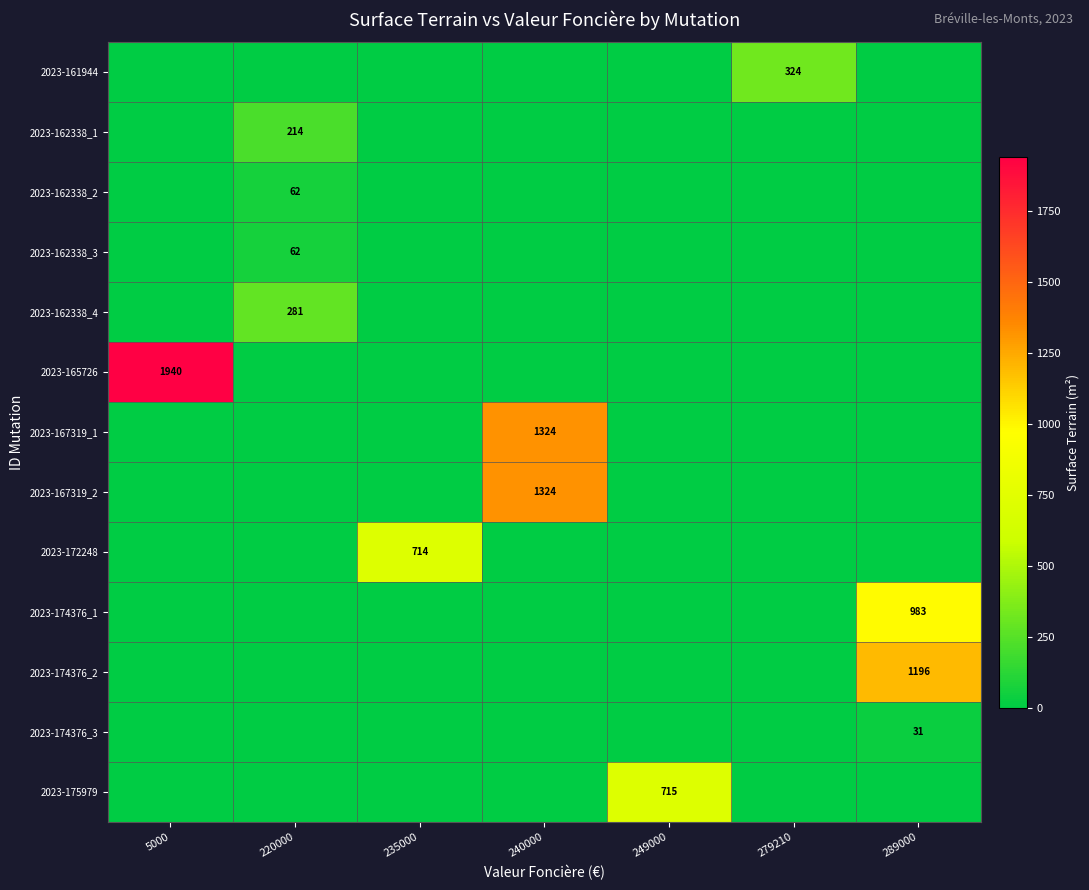

True or false: 2023-162338_3 has a value of 62 at 220000.

True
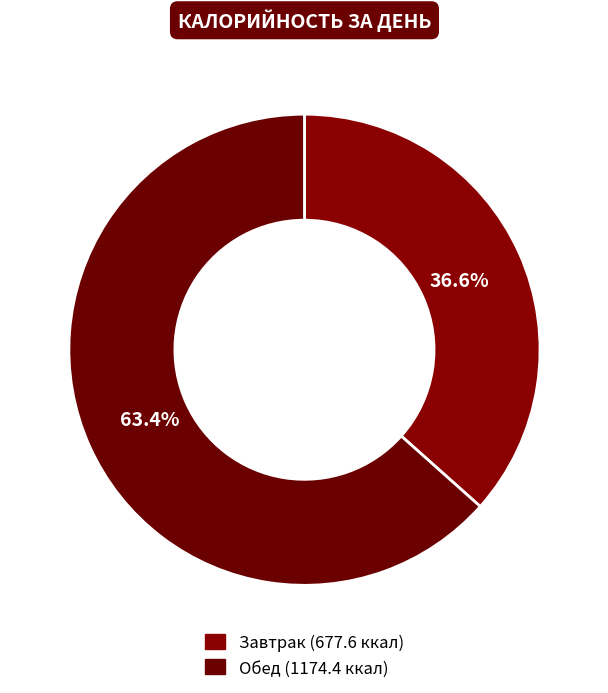

Rank the categories by value from highest to lowest.

Обед, Завтрак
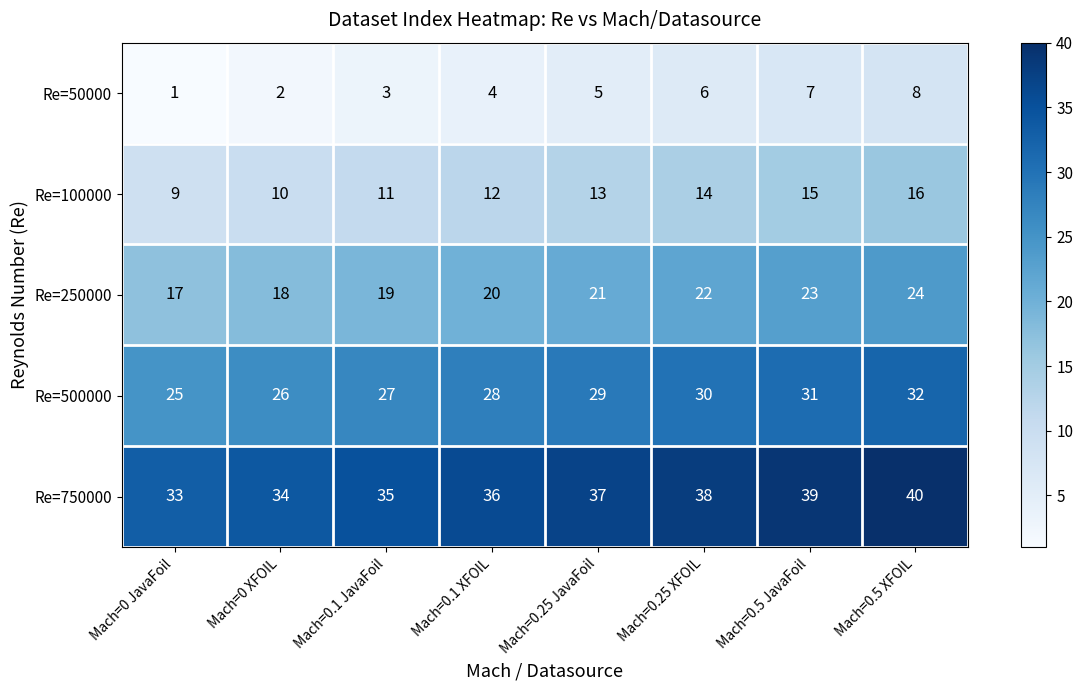

What value does the Re=750000 series have at Mach=0.25 XFOIL?

38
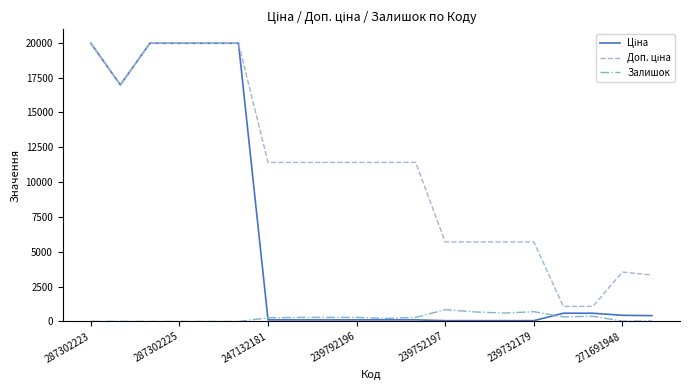

What is the greatest value displayed?

19964.2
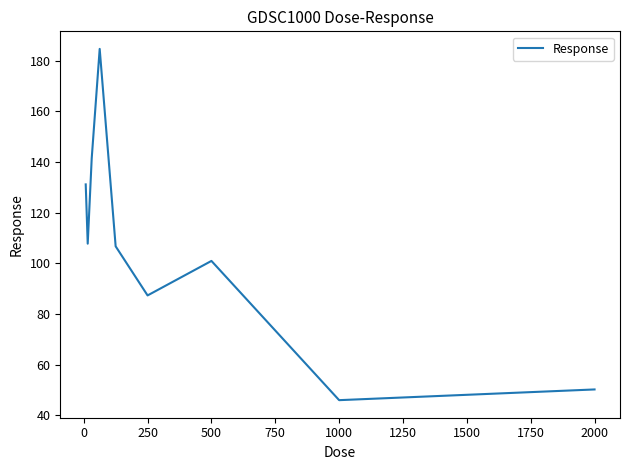

Reading left to right, extract all data points from this chart.

131.2	107.8	141.4	184.7	106.7	87.3	101.0	46.0	50.2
· · · · ·
# [The problem]
Rewrite every entry above as a Markdown table with the columns "No." and "Text", giving each line its own row with a row number. Skip blank lines and leave out the pictures.

# [Response to this exercise]
| No. | Text |
|---|---|
| 1 | True or false: 2023-162338_3 has a value of 62 at 220000. |
| 2 | True |
| 3 | Rank the categories by value from highest to lowest. |
| 4 | Обед, Завтрак |
| 5 | What value does the Re=750000 series have at Mach=0.25 XFOIL? |
| 6 | 38 |
| 7 | What is the greatest value displayed? |
| 8 | 19964.2 |
| 9 | Reading left to right, extract all data points from this chart. |
| 10 | 131.2	107.8	141.4	184.7	106.7	87.3	101.0	46.0	50.2 |